[GOAL] Re: What is the GOAL?
Couture Marc
marc.couture at teluq.ca
Wed Apr 8 22:29:23 BST 2015
Graham wrote:
>
So - e.g. Elsevier - could change the licence on papers served by their website, and that would affect anyone obtaining it from the website after that point.
>
I’m not sure about that. According to the legal code, the license applies to the work “to which the Licensor applied [the] license”, not to a specific copy of it. And the licensee (“You”), is not someone who obtains a copy, but “any individual exercising the Licensed Rights”.
I find it very hard to believe that I could distribute a copy of a work obtained before a new license has been applied, but not a copy of the same work obtained after, as the original CC BY license is still in force.
Marc Couture
De : goal-bounces at eprints.org [mailto:goal-bounces at eprints.org] De la part de Graham Triggs
Envoyé : 8 avril 2015 16:46
À : goal at eprints.org
Objet : [GOAL] Re: What is the GOAL?
On 08/04/2015 18:27:24, David Prosser <david.prosser at rluk.ac.uk<mailto:david.prosser at rluk.ac.uk>> wrote:
Once the paper has been offered under a CC-BY license that license is ‘irrevocable’. Does ‘irrevocable’ not mean what I think it does? Further, also under Scope:
If you think that 'irrevocable' means that the copyright holder is not able to stop distributing it under CC-BY, and then distributing under another license, then no, that is not what it means.
It means that you can not remove any rights acquired by someone that has been given to them by the CC-BY licence which was granted to them at the time they retrieved the paper.
So - e.g. Elsevier - could change the licence on papers served by their website, and that would affect anyone obtaining it from the website after that point. But they could not do anything to restrict the rights of anyone that has already downloaded the paper under a CC-BY licence (which would include redistribution, including with the same licence for further users).
re: No downstream restrictions.
Here, it does not prevent anyone re-issuing the paper that they have acquired with different licence terms - you would need an -SA variant to do that.

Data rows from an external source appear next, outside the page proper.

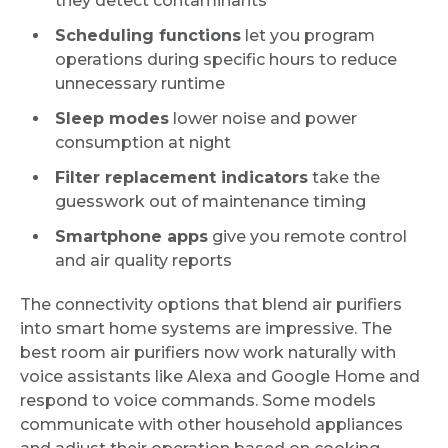
they detect contaminants
Scheduling functions
let you program
operations during specific hours to reduce
unnecessary runtime
Sleep modes
lower noise and power
consumption at night
Filter replacement indicators
take the
guesswork out of maintenance timing
Smartphone apps
give you remote control
and air quality reports
The connectivity options that blend air purifiers
into smart home systems are impressive. The
best room air purifiers now work naturally with
voice assistants like Alexa and Google Home and
respond to voice commands. Some models
communicate with other household appliances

What it says is that when offering the paper under CC-BY you can't add barriers that prevent the person acquiring the paper from being able to exercise all the rights afforded to them under CC-BY.
If you take the example of ReadCube read access links - you could not issue a (version of the) paper with a CC-BY licence within a print / copy restricted reader. But you could take a CC-BY paper - that would be a technological restriction. But you could take the CC-BY paper and re-issue it under a different licence within a restricted reader; providing that it wasn't e.g. CC-BY-SA licence.